= Realization (linguistics) =

Computational linguistics

In linguistics, realization is the process by which some kind of surface representation is derived from its underlying representation; that is, the way in which some abstract object of linguistic analysis comes to be produced in actual language. Phonemes are often said to be realized by speech sounds. The different sounds that can realize a particular phoneme are called its allophones.

Realization is also a subtask of natural language generation, which involves
creating an actual text in a human language (English, French, etc.) from a syntactic
representation. There are a number of software packages available for realization,
most of which have been developed by academic research groups in NLG. The remainder of this article concerns realization of this kind.

== Example ==
For example, the following Java code causes the simplenlg system to print out the text The women do not smoke.:

NPPhraseSpec subject = nlgFactory.createNounPhrase("the", "woman");
subject.setPlural(true);
SPhraseSpec sentence = nlgFactory.createClause(subject, "smoke");
sentence.setFeature(Feature.NEGATED, true);
System.out.println(realiser.realiseSentence(sentence));

In this example, the computer program has specified the linguistic constituents of the sentence (verb, subject), and also linguistic features (plural subject, negated), and from this information the realiser has constructed the actual sentence.

==Processing==
Realisation involves three kinds of processing:

Syntactic realisation: Using grammatical knowledge to choose inflections, add function words and also to decide the order of components. For example, in English the subject usually precedes the verb, and the negated form of smoke is do not smoke.

Morphological realisation: Computing inflected forms, for example the plural form of woman is women (not womans).

Orthographic realisation: Dealing with casing, punctuation, and formatting. For example, capitalising The because it is the first word of the sentence.

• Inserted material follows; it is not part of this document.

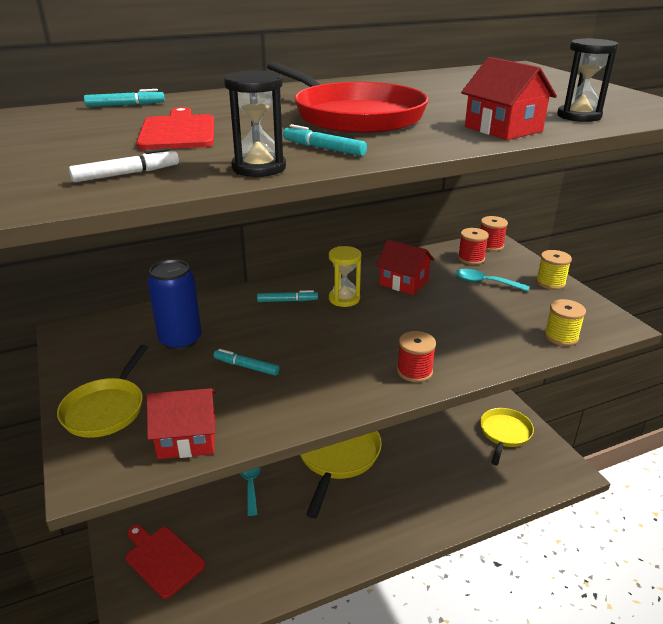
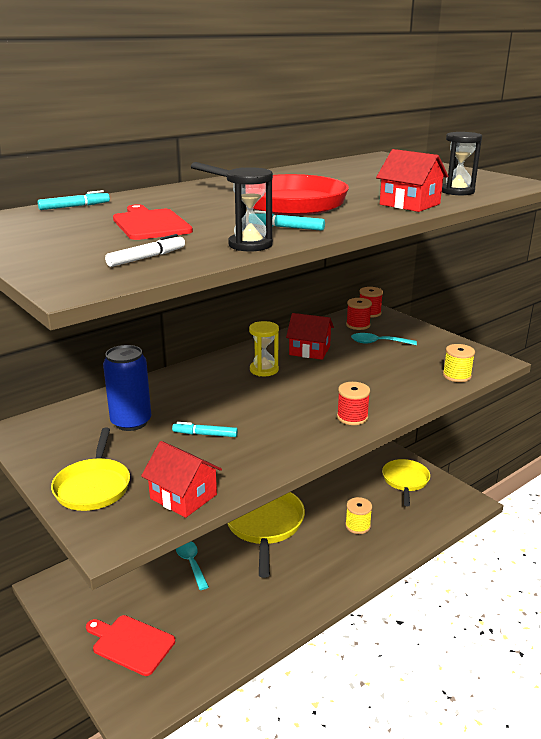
camera: 15 degrees left, 5 degrees down
(187, 439) = (183, 496): red house -> red house turned 60 degrees clockwise
(287, 301) = (213, 378): turquoise marker -> none
(550, 283) = (431, 336): yellow spool -> yellow spool (357, 526)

The above examples are very basic, most realisers are capable of considerably more complex processing.

==Systems==
A number of realisers have been developed over the past 20 years. These systems differ in terms of complexity and sophistication of their processing, robustness in dealing with unusual cases, and whether they are accessed programmatically via an API or whether they take a textual representation of a syntactic structure as their input.

There are also major differences in pragmatic factors such as documentation, support, licensing terms, speed and memory usage, etc.

It is not possible to describe all realisers here, but a few of the emerging areas are:
- Simplenlg : a document realizing engine with an api which intended to be simple to learn and use, focused on limiting scope to only finding the surface area of a document.
- KPML : this is the oldest realiser, which has been under development under different guises since the 1980s. It comes with grammars for ten different languages.
- FUF/SURGE : a realiser which was widely used in the 1990s, and is still used in some projects today
- OpenCCG : an open-source realiser which has a number of nice features, such as the ability to use statistical language models to make realisation decisions.